Comme le fascicule promotionnel accompagnant ce produit de petite consommation ne s’avère pas très instructif – « esthétique post punk minimaliste et précise », j’ai l’impression d’avoir déjà lu ce truc mille fois – et les quelques papiers français sur le groupe pas davantage – « Délicats, noise et planants, leur morceaux ont un charme 90, quelque chose de Lali Puna et Stereolab » dixit les Inrocks, Mallarmé n’a qu’à bien se tenir – reste à trouver un bon argument pour vous inciter à acheter « Grounds ». Peut-être qu’il suffit de dire que c’est un bon disque composé par deux nanas qui ne chantent pas très justes sur des claviers rachetés chez Cash Converter. Et qu’accessoirement, s’il rase de moins près que le Gillette 5 lames PowerGlide™, le deuxième album de Kim Ki O lave plus blanc que la majorité des marques de lessive qu’on essaie en vain de nous refourguer, sans cadeau à l’intérieur.

Kim Ki O // Grounds // Lentonia (Module) Sortie le 25 février
http://www.kimkio.org/

6 commentaires

    1. c’est de ta faute ça! comparer des jeunes femmes à des sous produits de consommation, t’as vraiment rien inventé.
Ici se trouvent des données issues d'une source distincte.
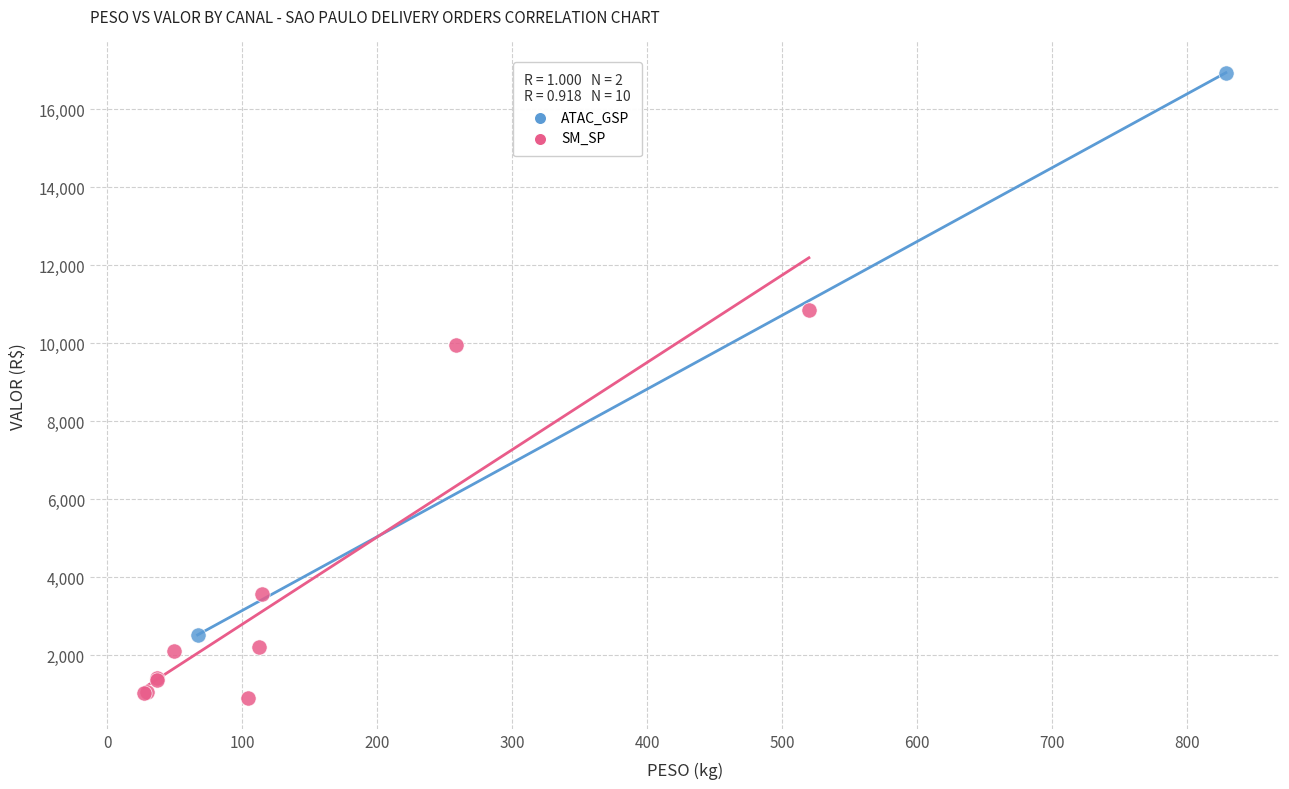

What are all the series names shown in the legend?

ATAC_GSP, SM_SP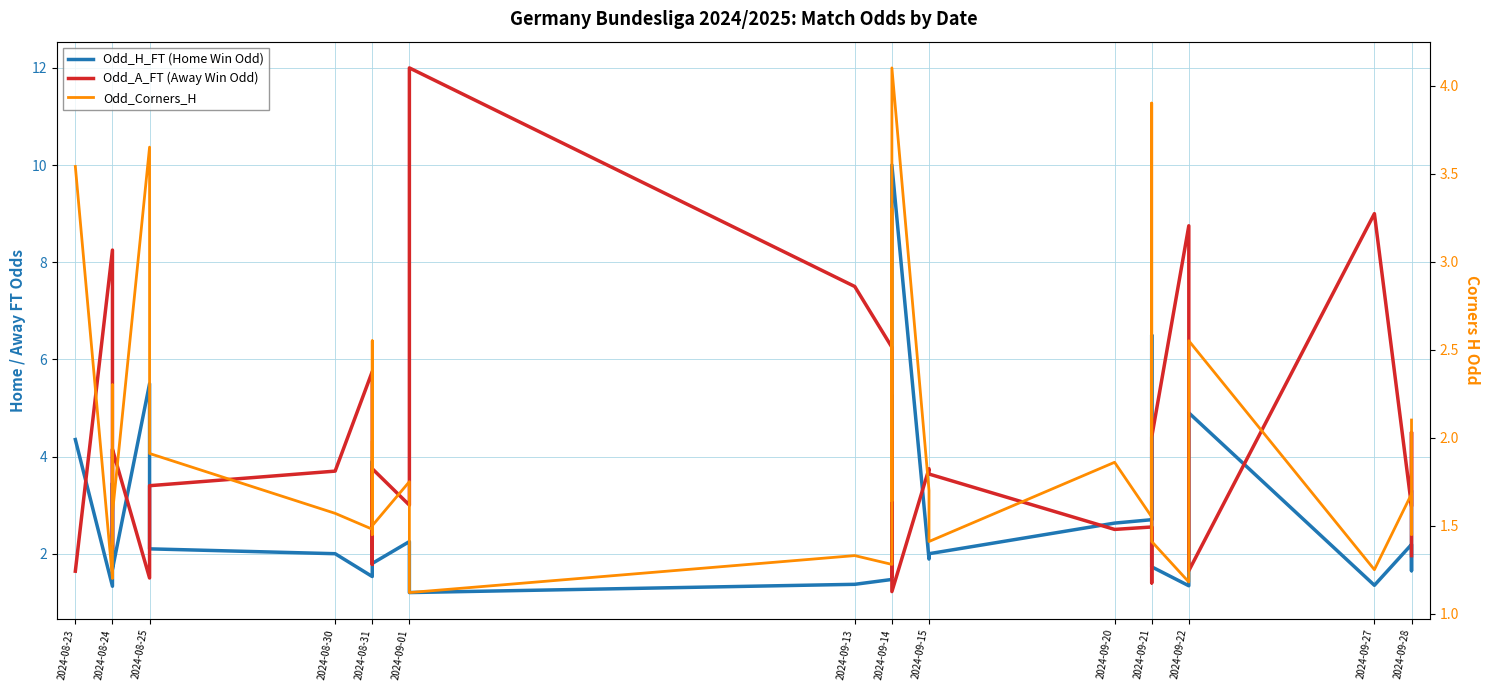

What is the difference between the Odd_H_FT (Home Win Odd) values at 27 and 2024-08-31?

0.5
Et ça fait 70 ans que ça dure. Bravo!!!

  1. Et quand est-ce qu’on arrête de s’emmerder ?
    Quand je vois que je m’emballe pour ce genre de groupe, elles ou Melody’s echo chamber, je me dis que j’ai revu mes exigences à la baisse, et c’est triste.

  2. revoir ses exigences à la baisse……et quelles exigences. Que de grandes pensées.
    La musique est une histoire de sensibilité. On écoute on vibre ou pas. Le reste n’a aucune importance.
    Tout ce que l’on peut entendre sur un groupe nous dévie de l’état pure de l’écoute et de l’abandon.